What you have to do: The answer should consist of each line from the data below that includes "Order".

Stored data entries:
*** Begin section ***

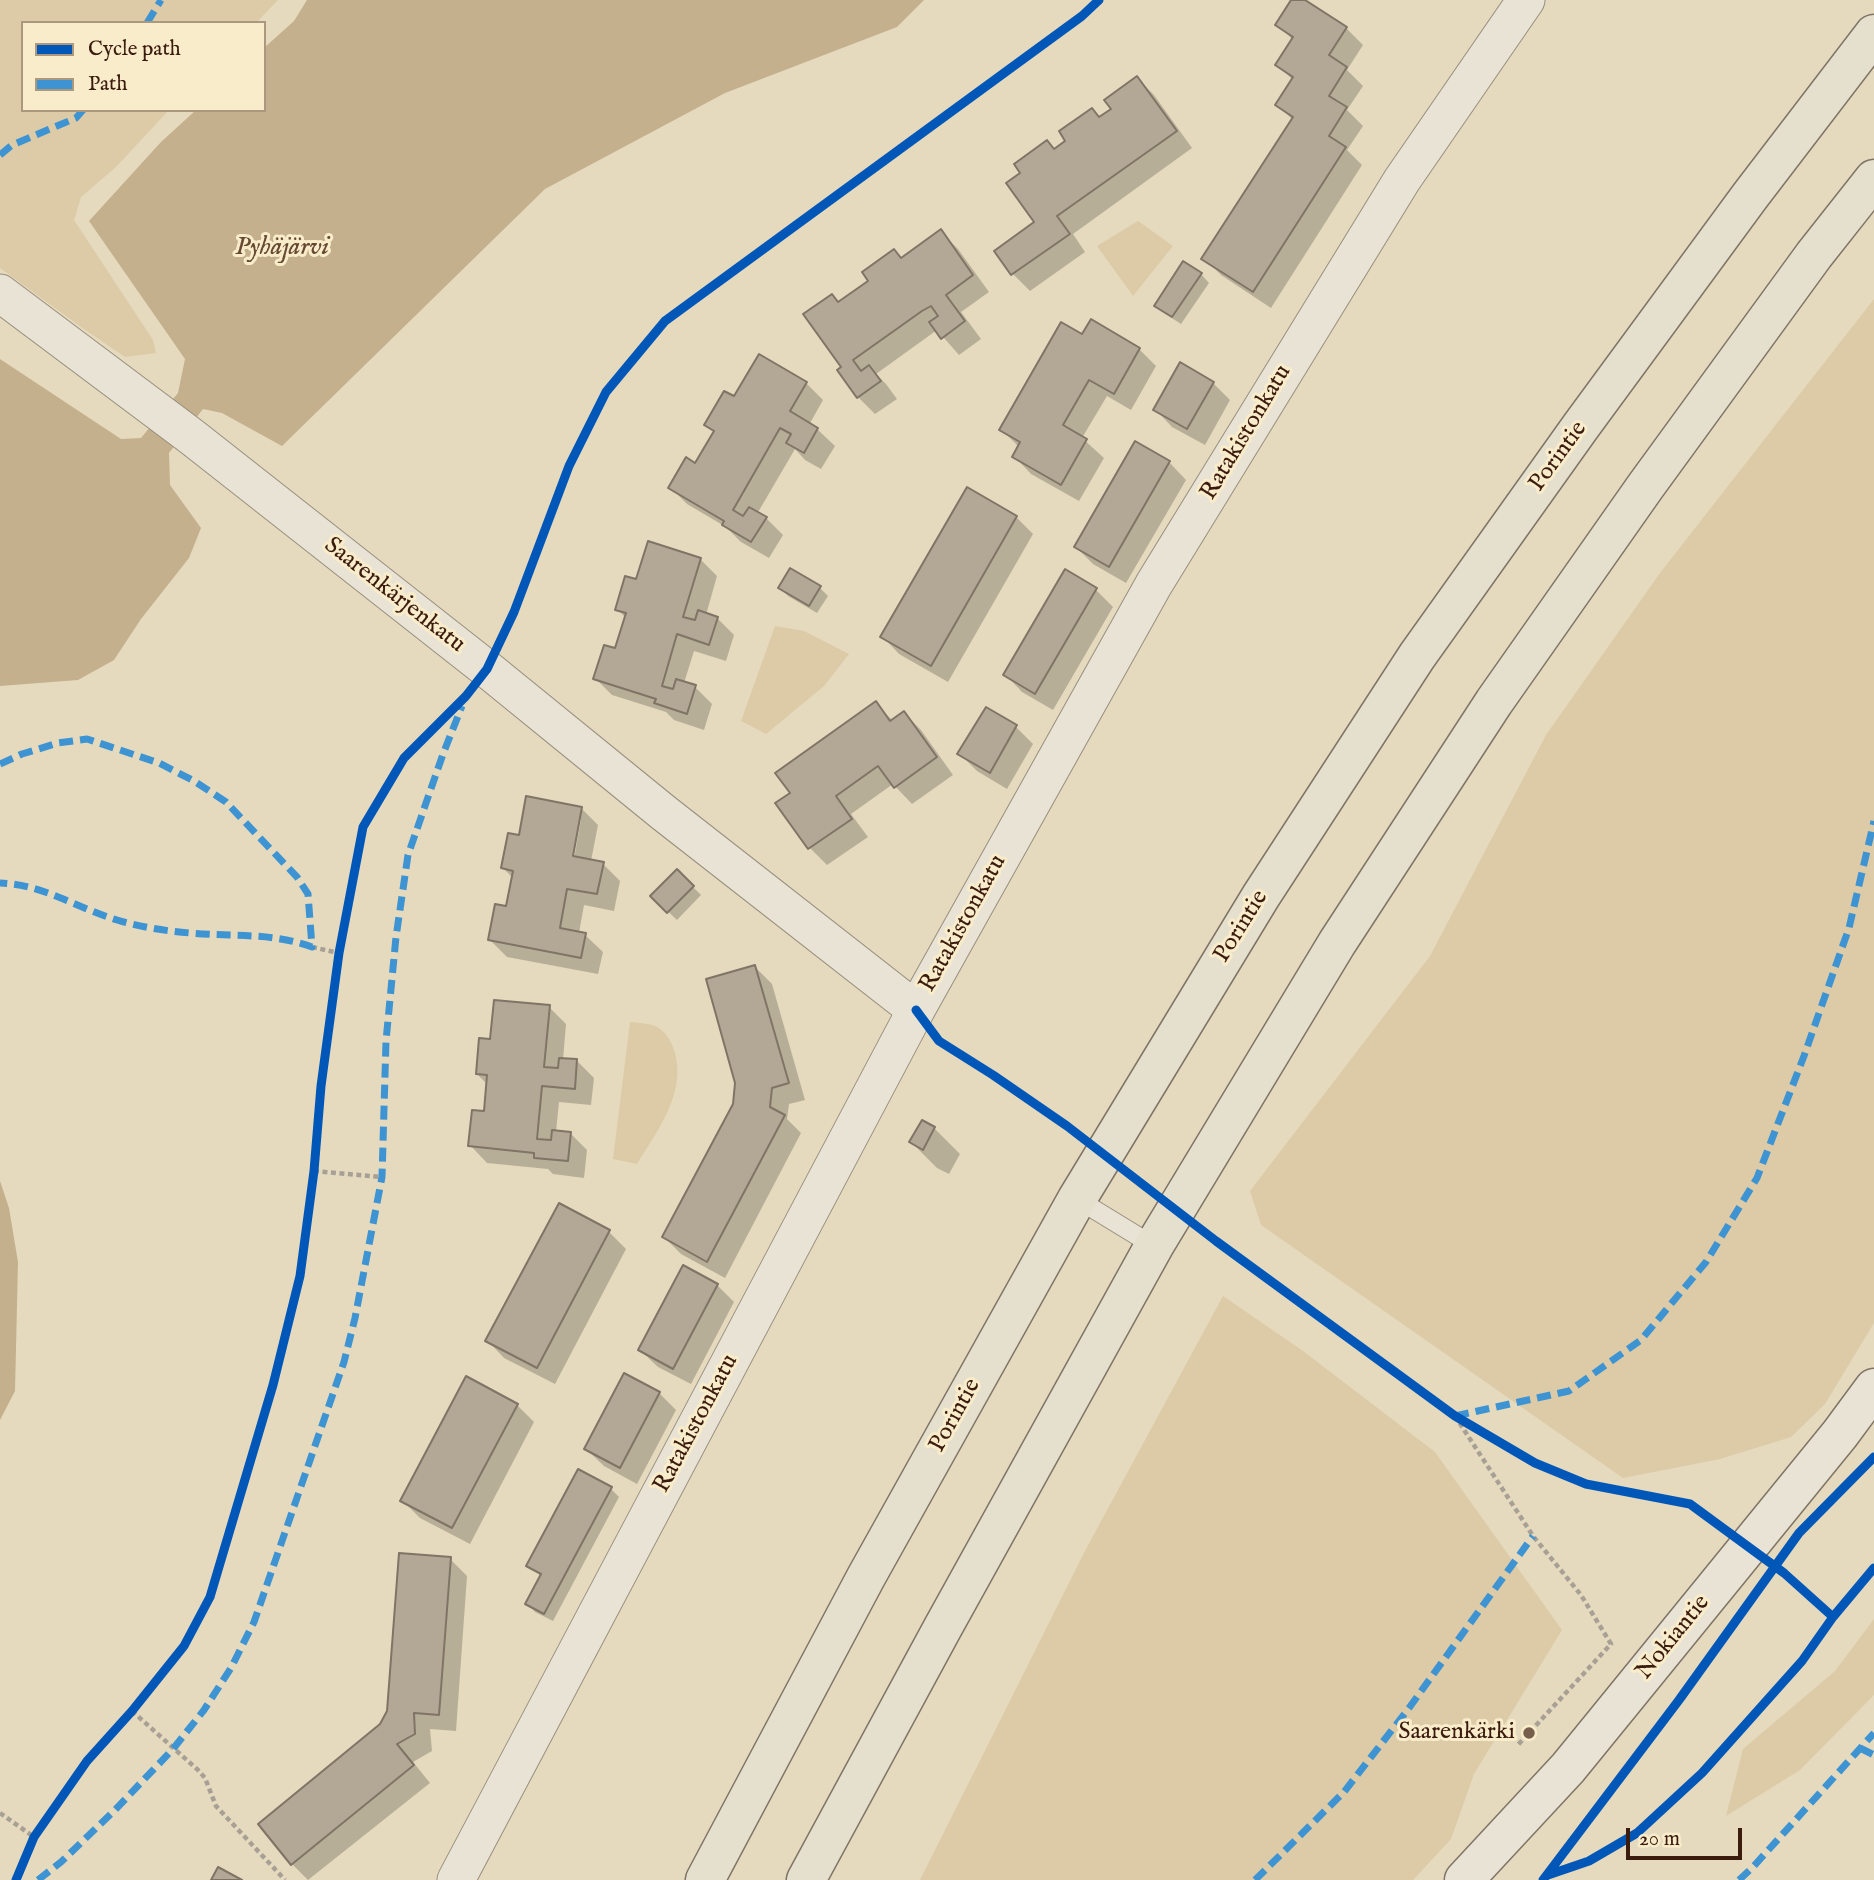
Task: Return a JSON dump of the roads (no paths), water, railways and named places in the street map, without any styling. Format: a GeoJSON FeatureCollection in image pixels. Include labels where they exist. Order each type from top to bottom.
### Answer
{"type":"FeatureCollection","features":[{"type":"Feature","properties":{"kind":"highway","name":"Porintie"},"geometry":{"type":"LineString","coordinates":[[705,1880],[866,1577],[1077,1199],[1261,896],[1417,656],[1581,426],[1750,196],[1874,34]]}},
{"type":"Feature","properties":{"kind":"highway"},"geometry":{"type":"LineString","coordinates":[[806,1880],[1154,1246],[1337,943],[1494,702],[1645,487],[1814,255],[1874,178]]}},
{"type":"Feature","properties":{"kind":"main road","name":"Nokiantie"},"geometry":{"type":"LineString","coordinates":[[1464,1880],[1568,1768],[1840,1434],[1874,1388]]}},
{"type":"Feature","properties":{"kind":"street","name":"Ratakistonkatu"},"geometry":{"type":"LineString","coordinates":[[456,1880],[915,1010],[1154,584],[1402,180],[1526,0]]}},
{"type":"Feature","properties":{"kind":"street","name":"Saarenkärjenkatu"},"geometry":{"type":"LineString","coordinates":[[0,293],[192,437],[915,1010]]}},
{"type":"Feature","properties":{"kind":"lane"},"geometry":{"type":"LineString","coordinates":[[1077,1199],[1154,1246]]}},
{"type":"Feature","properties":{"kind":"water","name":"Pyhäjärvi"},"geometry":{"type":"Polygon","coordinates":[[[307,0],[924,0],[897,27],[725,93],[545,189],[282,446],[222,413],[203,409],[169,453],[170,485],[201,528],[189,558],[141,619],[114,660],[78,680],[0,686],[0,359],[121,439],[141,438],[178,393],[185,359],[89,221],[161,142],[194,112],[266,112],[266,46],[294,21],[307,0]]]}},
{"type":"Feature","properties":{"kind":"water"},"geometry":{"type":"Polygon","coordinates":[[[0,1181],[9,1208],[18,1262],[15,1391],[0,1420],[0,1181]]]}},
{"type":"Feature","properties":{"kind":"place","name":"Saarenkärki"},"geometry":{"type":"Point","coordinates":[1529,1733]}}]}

*** End section ***
*** Begin section ***

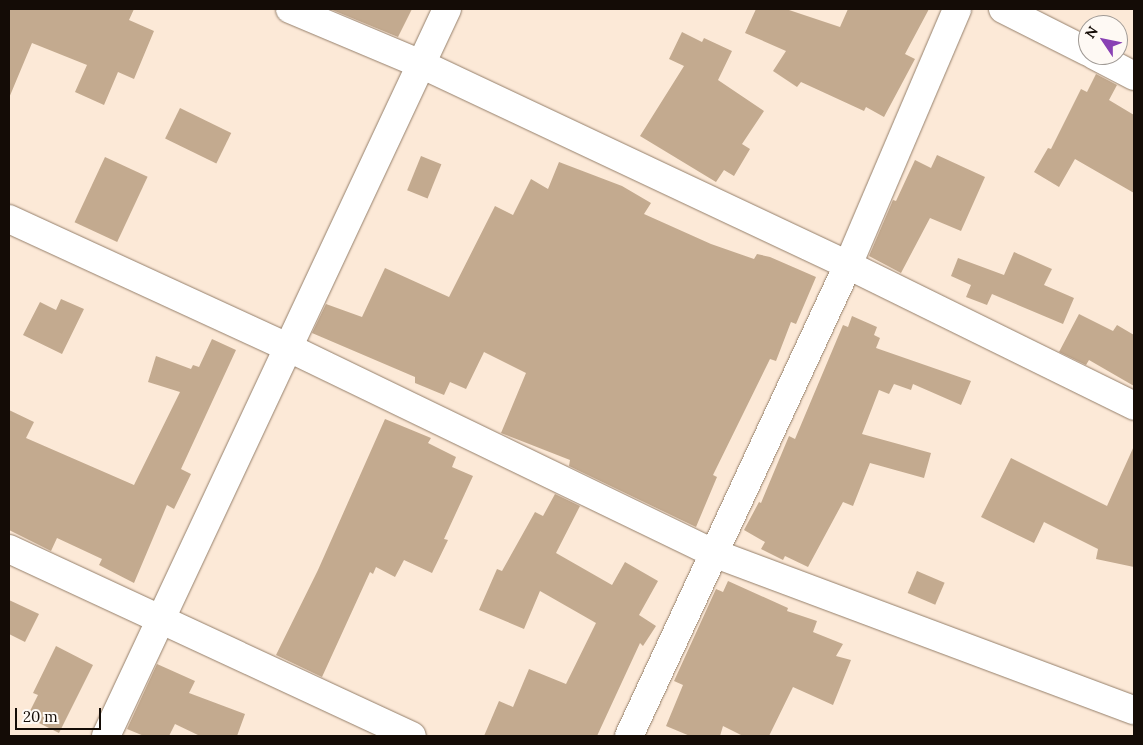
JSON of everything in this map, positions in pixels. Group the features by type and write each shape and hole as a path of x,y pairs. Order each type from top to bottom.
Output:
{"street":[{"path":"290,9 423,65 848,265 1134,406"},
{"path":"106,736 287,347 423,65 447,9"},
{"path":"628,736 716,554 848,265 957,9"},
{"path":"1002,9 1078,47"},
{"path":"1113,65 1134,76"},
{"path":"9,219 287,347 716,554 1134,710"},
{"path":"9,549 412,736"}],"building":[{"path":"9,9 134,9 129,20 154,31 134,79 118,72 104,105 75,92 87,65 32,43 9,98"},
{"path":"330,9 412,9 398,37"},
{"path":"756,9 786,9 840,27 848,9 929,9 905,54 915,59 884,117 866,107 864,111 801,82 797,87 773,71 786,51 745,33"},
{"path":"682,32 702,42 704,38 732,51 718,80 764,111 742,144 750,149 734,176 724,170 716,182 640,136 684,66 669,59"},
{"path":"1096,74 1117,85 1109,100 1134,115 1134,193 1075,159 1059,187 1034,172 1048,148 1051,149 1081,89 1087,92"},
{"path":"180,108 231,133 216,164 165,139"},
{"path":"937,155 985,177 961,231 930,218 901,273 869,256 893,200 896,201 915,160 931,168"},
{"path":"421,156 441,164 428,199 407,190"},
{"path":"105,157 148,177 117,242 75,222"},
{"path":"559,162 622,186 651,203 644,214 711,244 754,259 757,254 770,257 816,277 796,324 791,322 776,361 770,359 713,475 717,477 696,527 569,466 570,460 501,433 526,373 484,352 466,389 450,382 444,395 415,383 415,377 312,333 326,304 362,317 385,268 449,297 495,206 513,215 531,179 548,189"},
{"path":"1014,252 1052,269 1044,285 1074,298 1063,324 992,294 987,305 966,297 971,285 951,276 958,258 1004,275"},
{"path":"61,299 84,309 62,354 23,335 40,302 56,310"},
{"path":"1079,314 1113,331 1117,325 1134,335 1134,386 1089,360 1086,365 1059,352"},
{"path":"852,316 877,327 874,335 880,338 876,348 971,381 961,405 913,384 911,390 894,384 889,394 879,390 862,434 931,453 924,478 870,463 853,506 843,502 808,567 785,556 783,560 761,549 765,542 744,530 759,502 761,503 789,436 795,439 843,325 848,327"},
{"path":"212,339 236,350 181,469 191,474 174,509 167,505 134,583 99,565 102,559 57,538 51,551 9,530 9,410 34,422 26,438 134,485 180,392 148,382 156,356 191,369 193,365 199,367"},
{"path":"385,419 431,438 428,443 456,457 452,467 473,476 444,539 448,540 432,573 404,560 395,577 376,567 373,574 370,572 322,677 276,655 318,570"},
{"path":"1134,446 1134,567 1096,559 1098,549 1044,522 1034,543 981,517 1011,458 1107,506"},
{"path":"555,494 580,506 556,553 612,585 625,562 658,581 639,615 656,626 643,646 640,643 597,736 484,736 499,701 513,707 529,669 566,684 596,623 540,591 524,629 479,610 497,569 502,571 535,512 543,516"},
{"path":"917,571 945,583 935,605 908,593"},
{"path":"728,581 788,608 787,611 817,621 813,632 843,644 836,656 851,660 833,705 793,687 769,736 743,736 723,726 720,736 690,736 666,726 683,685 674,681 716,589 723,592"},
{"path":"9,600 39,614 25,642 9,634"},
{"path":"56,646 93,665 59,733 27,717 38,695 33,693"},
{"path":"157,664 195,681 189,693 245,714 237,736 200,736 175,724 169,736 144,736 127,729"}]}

*** End section ***

Task output:
Task: Return a JSON dump of the roads (no paths), water, railways and named places in the street map, without any styling. Format: a GeoJSON FeatureCollection in image pixels. Include labels where they exist. Order each type from top to bottom.
JSON of everything in this map, positions in pixels. Group the features by type and write each shape and hole as a path of x,y pairs. Order each type from top to bottom.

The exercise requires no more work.